En effet, aux côtés de Géric Clomes en droit social et de Charlotte Colin-Dubuisson en antitrust, nous avons promu Carole Nerguararian au sein de l’équipe restructuration et entreprises en difficulté. Carole est une spécialiste des procédures judiciaires aux côtés des créanciers. 

La culture Linklaters : celle de l’entraide, de la solidarité et du partage de clients

En 2020, un seul avocat était nommé associé contre trois en 2021. Faut-il comprendre que vous êtes parvenu à convaincre la maison-mère de miser sur le bureau de Paris ?

En effet, je me suis bien battu ! Il est important d’investir à Paris, même si les cooptations sont aussi guidées par un effet générationnel et que de nombreux critères entrent en ligne de compte.

Avez-vous des discussions en cours avec de potentiels nouveaux associés ?

Pas pour le moment, mais nous sommes toujours à l’écoute du marché. Nos critères sont très rigoureux et la capacité d’intégration revêt une importance particulière. À cela s’ajoute le fait que le marché est beaucoup plus sophistiqué qu’il y a dix ans et que nos concurrents ont des arguments financiers importants pour recruter.

Vous placez la culture Linklaters au centre de votre politique générale. Le cabinet a toujours connu le lockstep comme mode de rémunération des associés. Êtes-vous prêts à faire évoluer ce système pour attirer de nouveaux talents ?

Nous avons mis en place un système de "gate" pour la gestion des carrières, ce qui nous permet d’ajuster les rémunérations en fonction des performances au-delà de l’attribution des points issus du lockstep. Mais nous restons néanmoins un cabinet de pur lockstep. Cela évoluera peut-être, mais l’important est de conserver notre culture et de favoriser la solidarité qui prime au cabinet.

La firme a déterminé des objectifs de diversité et d’inclusion des minorités très précis. Parvenez-vous à Paris à vous plier à ces critères ?

C’est une question qui s’inscrit dans la durée et que nous avons constamment à l’esprit : identifier et promouvoir les talents issus des minorités. De nombreux programmes sont d’ailleurs organisés pour cela. Sur la question de la parité, notre objectif mondial de 40 % de femmes promues est atteint. À Paris, la jeune génération est très prometteuse et, sauf accidents de parcours ou départs imprévus, nous sommes assez confiants.

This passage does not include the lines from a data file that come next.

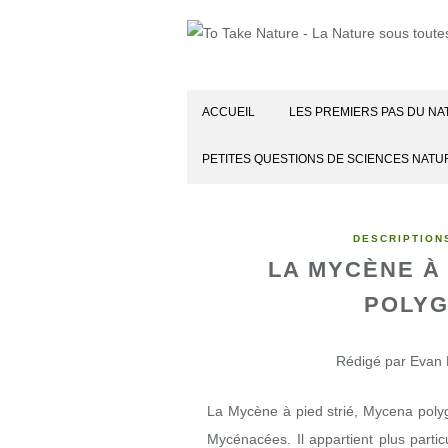
ACCUEIL
LES PREMIERS PAS DU NA
PETITES QUESTIONS DE SCIENCES NATU
DESCRIPTION
LA MYCÈNE À 
POLY
Rédigé par Evan 
La Mycène à pied strié, Mycena poly
Mycénacées. Il appartient plus parti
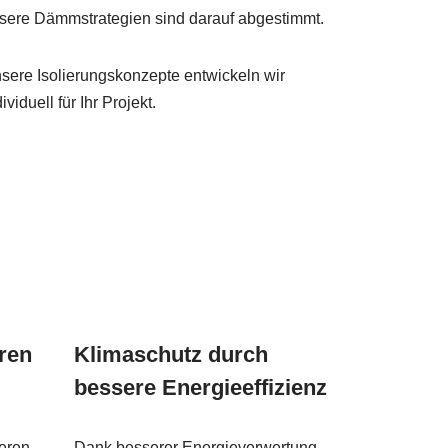
sere Dämmstrategien sind darauf abgestimmt.
sere Isolierungskonzepte entwickeln wir
ividuell für Ihr Projekt.
eren
Klimaschutz durch
bessere Energieeffizienz
ieren
Dank besserer Energieverwertung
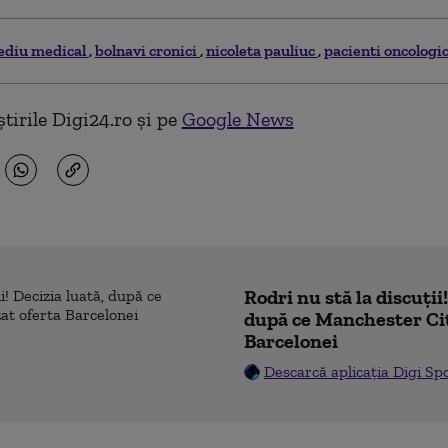
ediu medical
bolnavi cronici
nicoleta pauliuc
pacienti oncologic
tirile Digi24.ro și pe
Google News
Rodri nu stă la discuții
după ce Manchester Cit
Barcelonei
Descarcă aplicația Digi Sp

Vous êtes arrivé à mi-mandat de vos fonctions de managing partner. Comment vont se dérouler les prochains mois ?

Mon objectif principal était de redynamiser les promotions internes et de renforcer l’équipe corporate. Dans les prochains mois, l’important est d’offrir à la jeune génération les meilleures conditions pour prendre leur envol. Nous sommes aussi plongés dans les transitions énergétique, numérique, environnementale et sociétale afin d’atteindre le niveau attendu par nos clients et faire aussi la différence sur ces volets face à nos concurrents. Sur ces sujets aussi la culture du collectif est propice à l’entraide et à la formation de tous nos avocats.